A one percentage point difference between 4% and 5% can look small. This article shows how $10,000 changes over 1, 5, 10, 20, and 30 years.

Suppose you start with $10,000.

If the money earns 4% a year, it grows to about $32,434 after 30 years. If it earns 5% a year, it grows to about $43,219.

The rate gap is only one percentage point. The money gap is about $10,785.

Period4% annual return5% annual returnDifference
1 year$10,400$10,500$100
5 years$12,167$12,763$596
10 years$14,802$16,289$1,487
20 years$21,911$26,533$4,622
30 years$32,434$43,219$10,785

In the first year, the difference is simple. One percentage point on $10,000 is $100.

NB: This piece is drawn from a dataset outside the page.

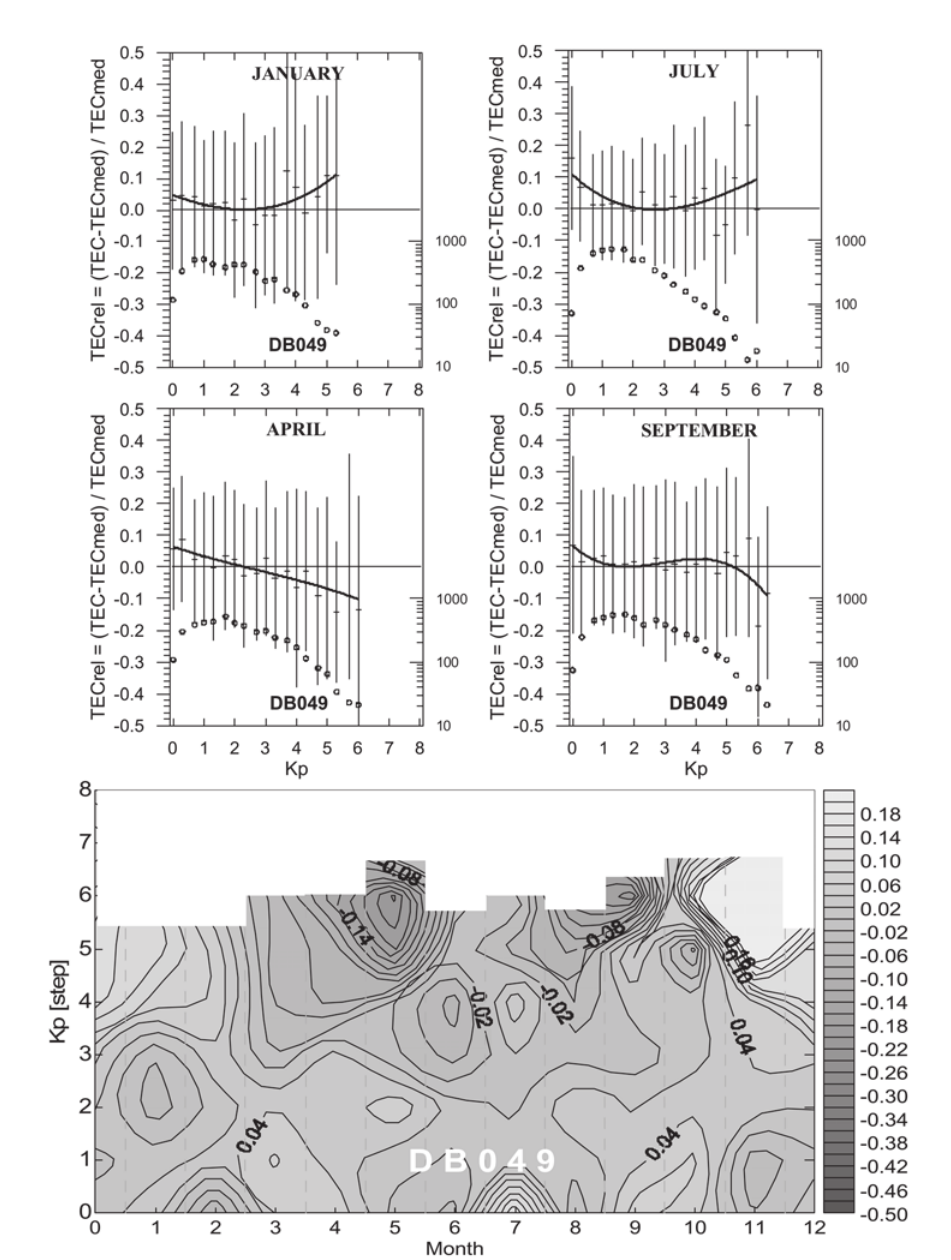
Fig. 6. The GPS TEC relative deviations (TEC ) response to geomagnetic activity for the site of ionosonde rel station DB049 (4.6 ° E, 50.1 ° N) based on data from the 1994-2001 period. The average values of TEC (dashes) rel are approximated by 3 − rd degree polynomials (solid lines). The vertical bars represent the standard deviations (doubled), and circles represent the data number (scaled on the right-hand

After that, the gap starts to compound. The account earning 5% does not only earn an extra $100 in the first year. It also starts the next year from a slightly larger balance, and that larger balance earns the next return.

That is why the same one percentage point gap looks different over time. After 10 years, the difference is about $1,487. After 20 years, it is about $4,622. After 30 years, the difference is larger than the original $10,000 principal.

Another way to read the result: after 30 years, the 5% path ends about 33.25% higher than the 4% path.

This kind of calculation is useful because rates are often quoted in a way that feels small. A bank account, bond yield, fund return, or investment assumption may differ by only one percentage point on the page. The final money can still be very different when the period is long.

The calculator link uses steady daily rates equivalent to 4% and 5% annual compounding, so the long-period comparison can be checked with the same compounding logic.